Updated Requirements and Limits for Virtual Machines and Hyper-V in Windows Server 2008 R2

Last week during the VDI day I still mentioned that we only supported 64 virtual machines running on a clustered Hyper-V infrastructure. Well we’ve changed the support limits of virtual machines running in a clustered environment towards 1000 VM’s per cluster and still a max of 384 VM’s on each node.
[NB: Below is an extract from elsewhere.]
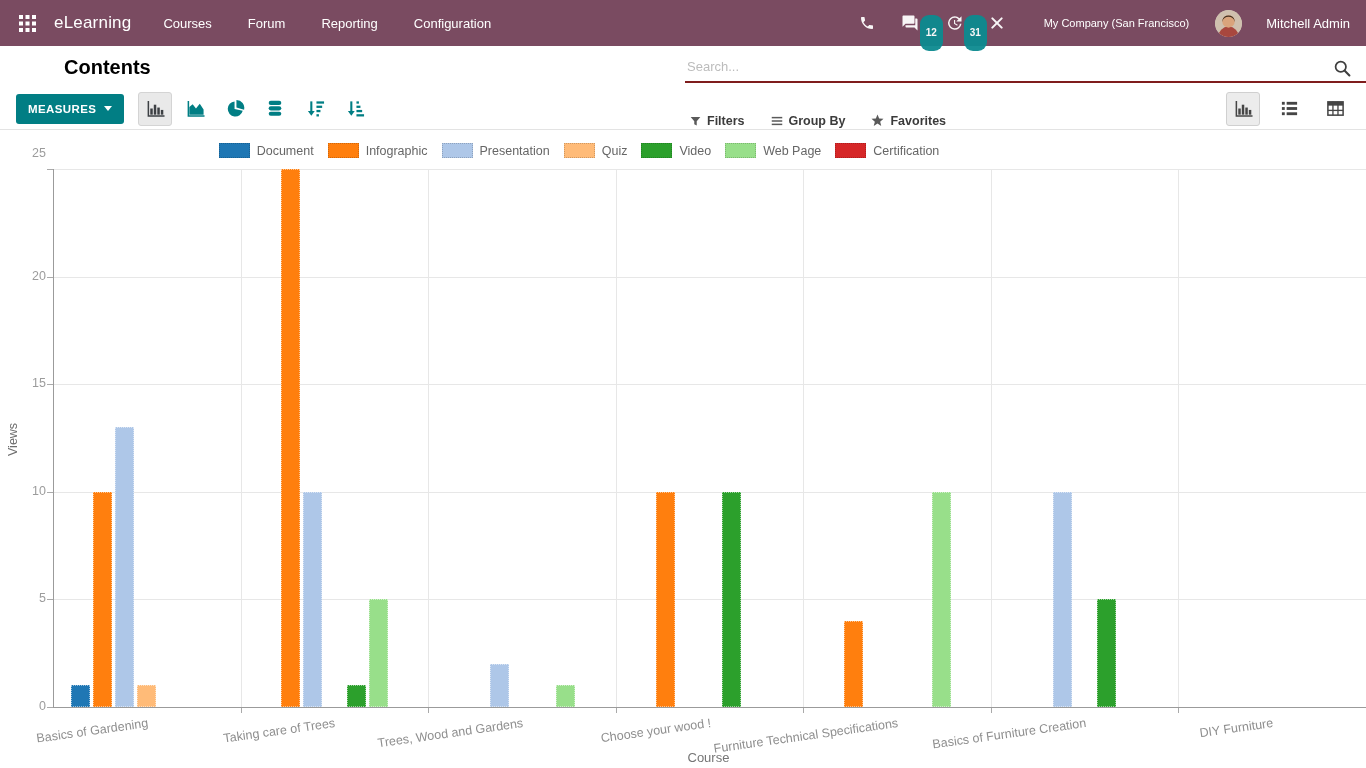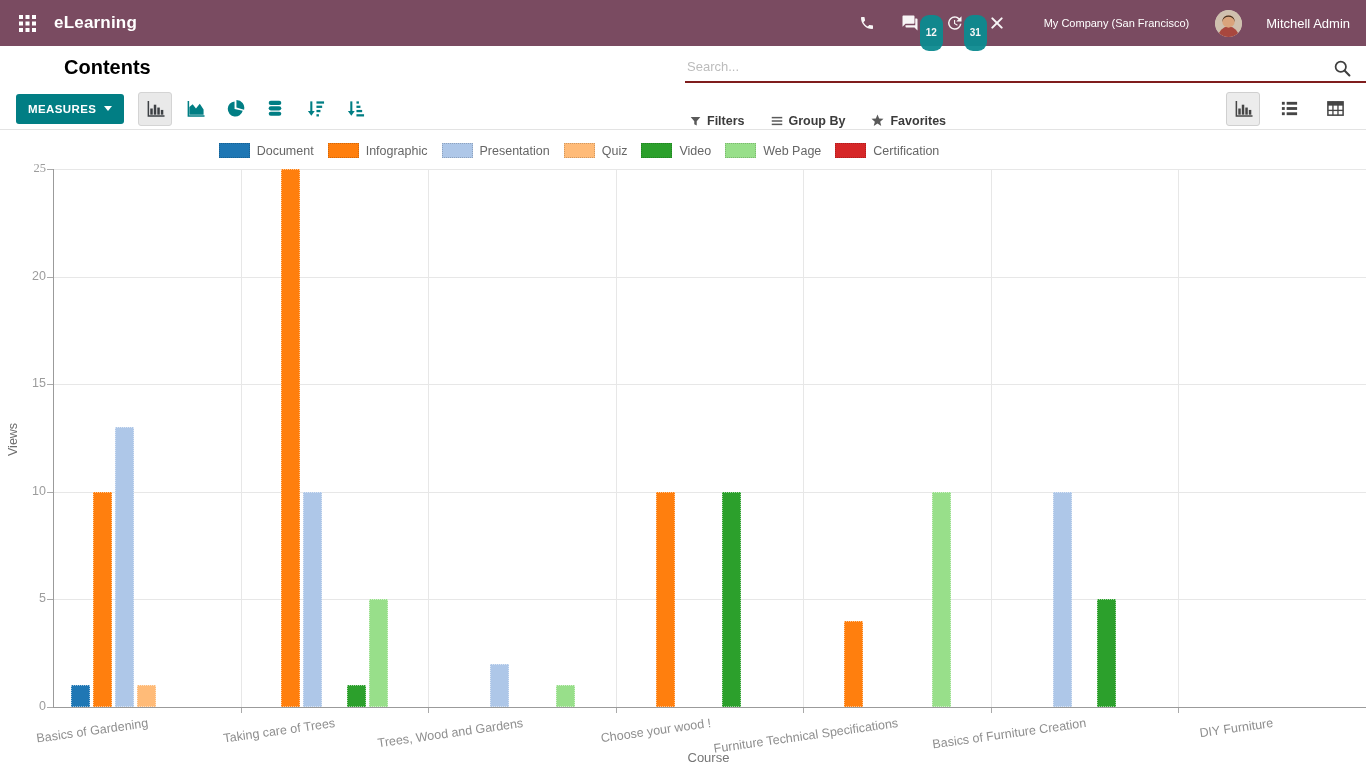"eLearning" .brand { font-weight: bold -> normal }
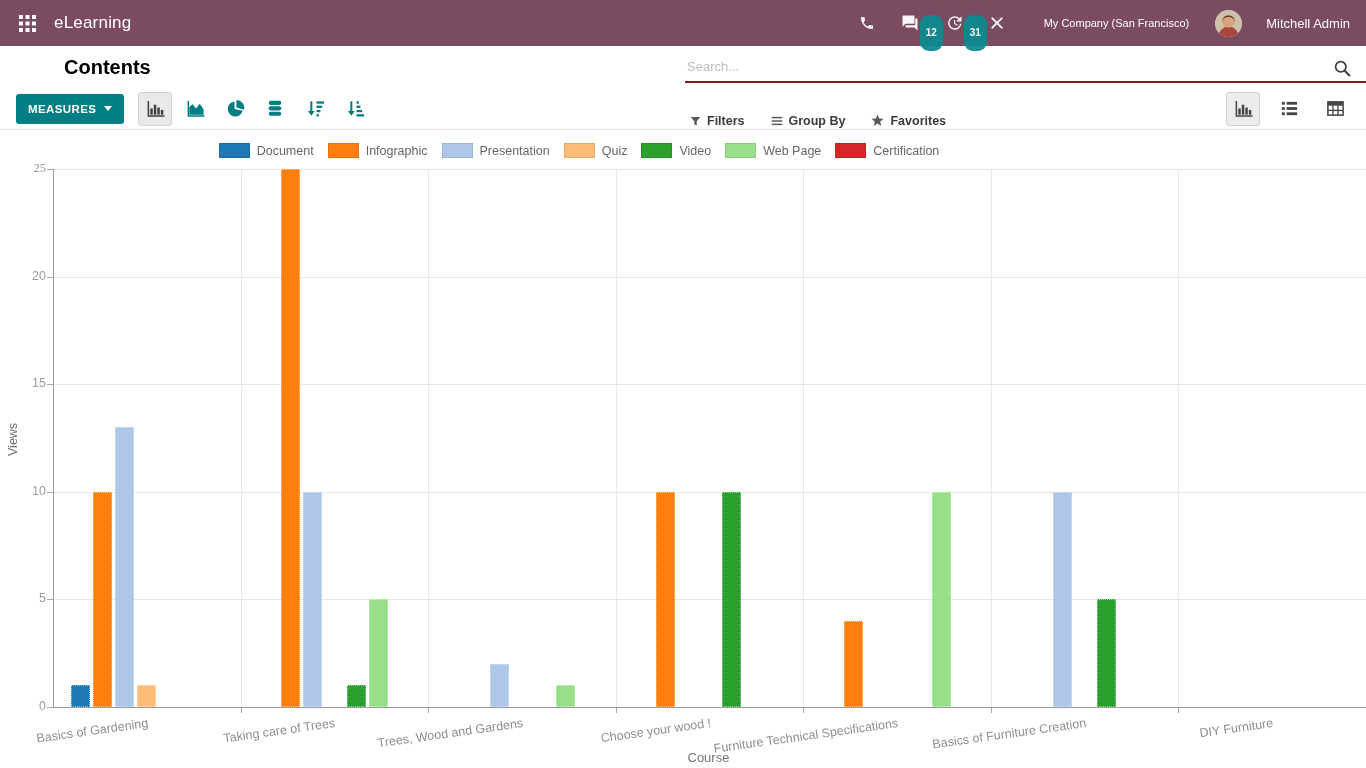"Courses" div.nav-menu { html: none -> <div> <span>Courses</span> <span>Forum</span> <span>Reporting</span> <span>Configuration</span> </div> }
Below you can find the table that explains the max limit for failover clusters. Have a look at the full table on the TechNet library

Failover Clusters and Hyper-V

The following table lists the maximums that apply to highly available servers running Hyper-V. It is important to do capacity planning to ensure that there will be enough hardware resources to run all the virtual machines in a clustered environment. For more information about requirements for failover clusters and Hyper-V, see Hyper-V: Using Hyper-V and Failover Clustering (https://go.microsoft.com/fwlink/?LinkID=129063).

Component Maximum Notes

Nodes per cluster

16

Consider the number of nodes you want to reserve for failover, as well as maintenance tasks such as applying updates. We recommend that you plan for enough resources to allow for 1 node to be reserved for failover, which means it remains idle until another node is failed over to it. (This is sometimes referred to as a passive node.) You can increase this number if you want to reserve additional nodes. There is no recommended ratio or multiplier of reserved nodes to active nodes; the only specific requirement is that the total number of nodes in a cluster cannot exceed the maximum of 16.

Running virtual machines per cluster and per node

1,000 per cluster, with a maximum of 384 on any one node

Several factors can affect the real number of virtual machines that can be run at the same time on one node, such as:

  • Amount of physical memory being used by each virtual machine.
  • Networking and storage bandwidth.
  • Number of disk spindles, which affects disk I/O performance.